O estudante de administração Lineker Teixeira foi o primeiro da família a ingressar no ensino superior. Como estudante de escola pública, passou por um choque cultural. “Eu venho de uma cidade periférica. Na minha escola, que era pública, tinham muitos estudantes negros e eu nunca tinha me sentido tão diferente. Quando eu cheguei aqui na universidade a turma era majoritariamente branca e de classe alta. Foi bem difícil”.

Lineker (foto acima) conta que a política de cotas permitiu a entrada de mais pessoas da família. “Depois de mim entraram alguns primos. Acho que a política de cotas está permitindo a nossa família de ingressar nesse ambiente que até então não tinha”. O estudante é de baixa renda, por isso começou a trabalhar desde o segundo semestre para se manter no curso, o que acabou por comprometer o desempenho acadêmico.
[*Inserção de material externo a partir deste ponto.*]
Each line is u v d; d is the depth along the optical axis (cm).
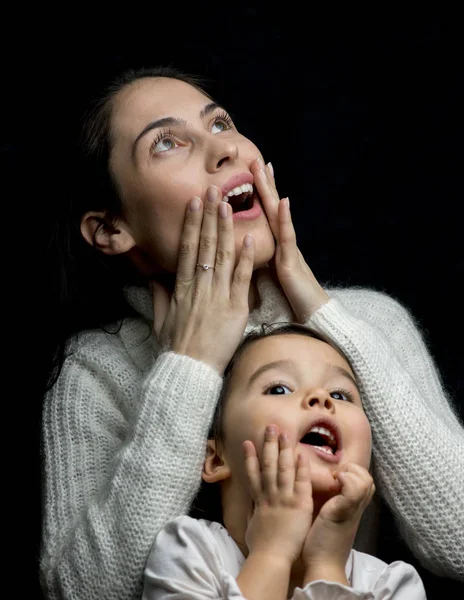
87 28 382
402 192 396
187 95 254
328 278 388
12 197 302
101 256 271
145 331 264
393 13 404
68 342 266
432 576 279
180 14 394
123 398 250
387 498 233
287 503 201
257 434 212
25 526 289
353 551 219
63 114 329
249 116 397
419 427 232
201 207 241
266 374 218
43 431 250
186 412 223
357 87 403
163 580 202
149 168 247
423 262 389
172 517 218
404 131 400
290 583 208
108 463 244
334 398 219
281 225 246
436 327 381
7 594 288
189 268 241
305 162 398
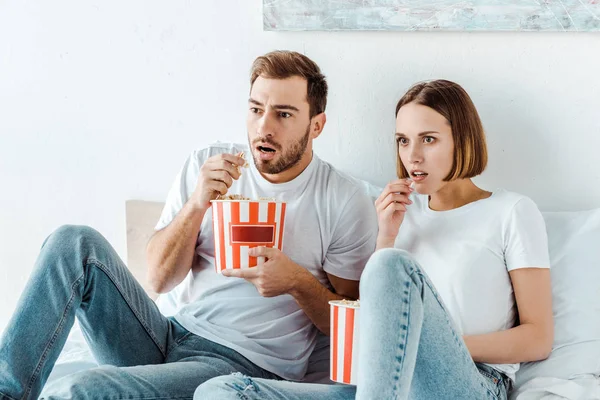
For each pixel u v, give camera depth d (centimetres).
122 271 154
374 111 192
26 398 136
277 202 150
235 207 148
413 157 158
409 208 168
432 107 157
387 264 121
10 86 224
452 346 128
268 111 164
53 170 222
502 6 179
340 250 172
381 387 118
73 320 145
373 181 194
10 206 228
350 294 173
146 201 211
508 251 154
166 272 167
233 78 203
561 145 180
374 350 119
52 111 221
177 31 206
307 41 195
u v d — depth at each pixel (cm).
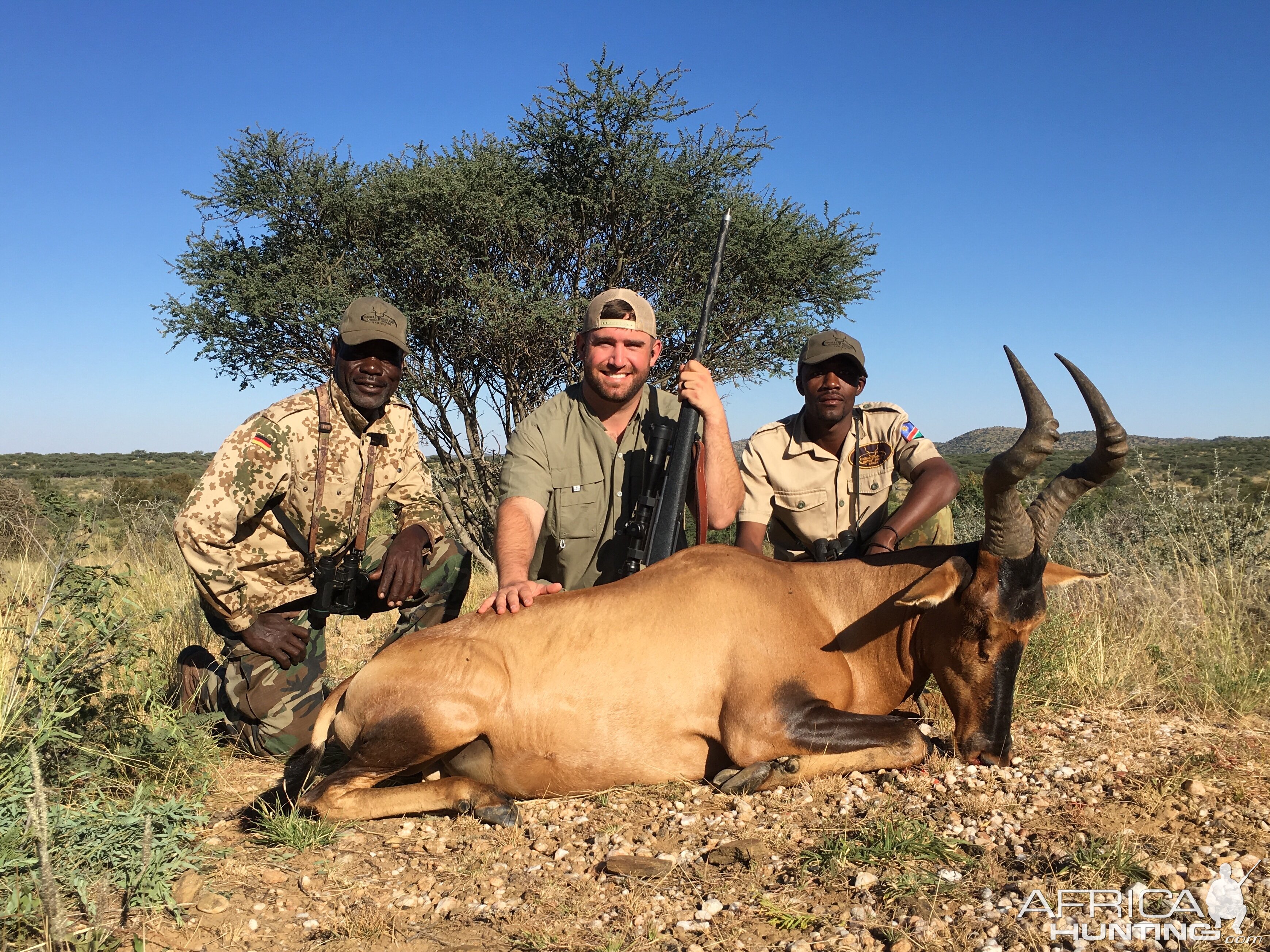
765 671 397
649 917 294
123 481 1662
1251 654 604
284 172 1231
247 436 470
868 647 438
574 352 1227
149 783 408
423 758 397
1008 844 331
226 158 1225
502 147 1291
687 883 315
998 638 400
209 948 290
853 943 269
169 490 1808
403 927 300
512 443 504
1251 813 352
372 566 537
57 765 386
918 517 515
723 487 503
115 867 315
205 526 453
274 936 298
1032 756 423
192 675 508
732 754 396
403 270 1263
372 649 701
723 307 1274
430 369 1280
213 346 1235
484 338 1250
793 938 276
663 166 1173
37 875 290
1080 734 456
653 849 344
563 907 304
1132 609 704
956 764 405
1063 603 720
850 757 395
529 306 1162
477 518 1334
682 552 436
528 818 385
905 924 278
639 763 402
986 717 407
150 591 721
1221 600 708
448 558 530
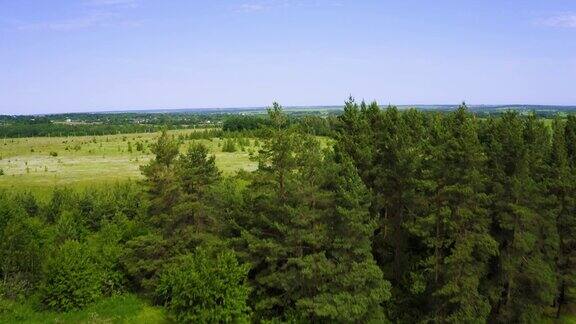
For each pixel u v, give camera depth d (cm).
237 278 3177
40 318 3194
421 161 3528
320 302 3086
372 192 3484
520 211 3241
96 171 9812
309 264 3116
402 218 3688
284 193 3403
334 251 3197
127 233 4069
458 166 3291
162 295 3475
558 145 3803
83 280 3397
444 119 4844
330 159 3506
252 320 3362
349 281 3044
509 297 3522
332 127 4647
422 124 4706
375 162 3762
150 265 3512
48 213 5244
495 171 3484
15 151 13600
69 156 12450
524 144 3581
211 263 3216
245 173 3519
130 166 10562
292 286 3234
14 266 3459
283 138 3359
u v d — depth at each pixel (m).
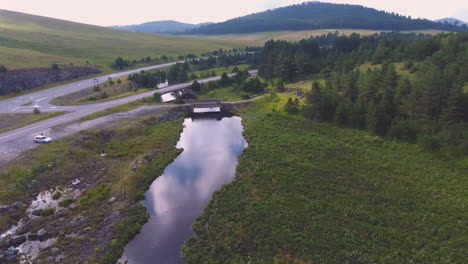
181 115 82.56
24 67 96.75
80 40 181.88
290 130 67.19
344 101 70.19
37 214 35.66
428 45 93.31
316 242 31.19
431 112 58.09
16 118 66.06
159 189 43.72
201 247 31.41
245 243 31.50
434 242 30.89
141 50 185.50
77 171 47.06
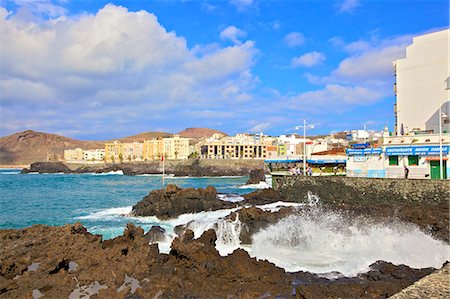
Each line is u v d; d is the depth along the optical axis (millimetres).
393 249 23328
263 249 24812
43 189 90312
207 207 38688
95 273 17406
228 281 16766
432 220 26719
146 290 15922
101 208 50438
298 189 41812
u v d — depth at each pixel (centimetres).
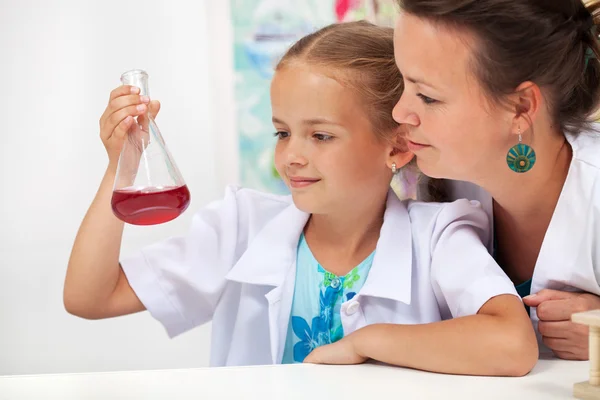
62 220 226
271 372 87
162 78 229
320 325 116
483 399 74
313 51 110
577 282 104
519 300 96
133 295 125
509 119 98
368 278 111
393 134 113
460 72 94
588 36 106
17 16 222
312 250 121
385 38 116
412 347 88
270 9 233
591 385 72
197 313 127
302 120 108
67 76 225
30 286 225
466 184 126
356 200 113
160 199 93
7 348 224
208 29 231
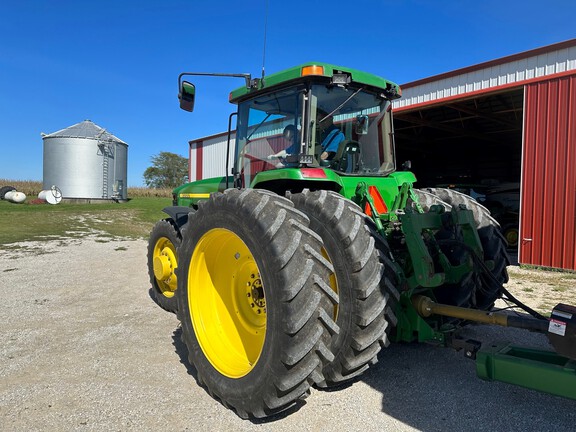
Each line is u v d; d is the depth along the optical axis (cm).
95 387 316
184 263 331
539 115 838
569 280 713
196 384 323
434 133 1558
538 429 258
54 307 535
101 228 1491
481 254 338
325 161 378
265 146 407
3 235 1262
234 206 286
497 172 1880
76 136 2681
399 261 339
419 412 279
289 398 253
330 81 359
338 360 292
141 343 409
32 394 305
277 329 249
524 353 267
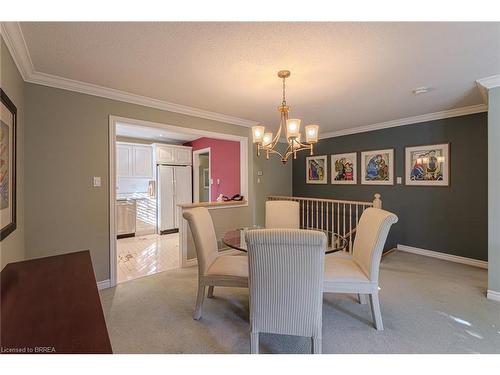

Jefferson Silva (foto abaixo), estudante de Artes Visuais ingressou em 2013 e também foi o primeiro da família a cursar o ensino superior. Ele fala da dificuldade de adaptação no ambiente acadêmico. “No início eu achei meio estranho porque eu era um dos poucos negros da minha sala. ” Jefferson acredita que mesmo após 15 anos de implementação da política de cotas o quantitativo de pessoas negras na Universidade ainda é baixo. “Ainda não conseguimos ver a população negra, que é maioria no Brasil representada na universidade”.

Além dos desafios para ingressar na universidade, há também a dificuldade de ingressar no mercado de trabalho. O estudante, que é provável formando, já sofreu discriminação ao tentar um trabalho. “Já me disseram que eu não tinha perfil para trabalhar em uma exposição de Design” desabafa. Tal situação mostra que mesmo após 15 anos de mudanças, ainda há muito o que se fazer para conquistar igualdade e espaço dentro e fora da universidade.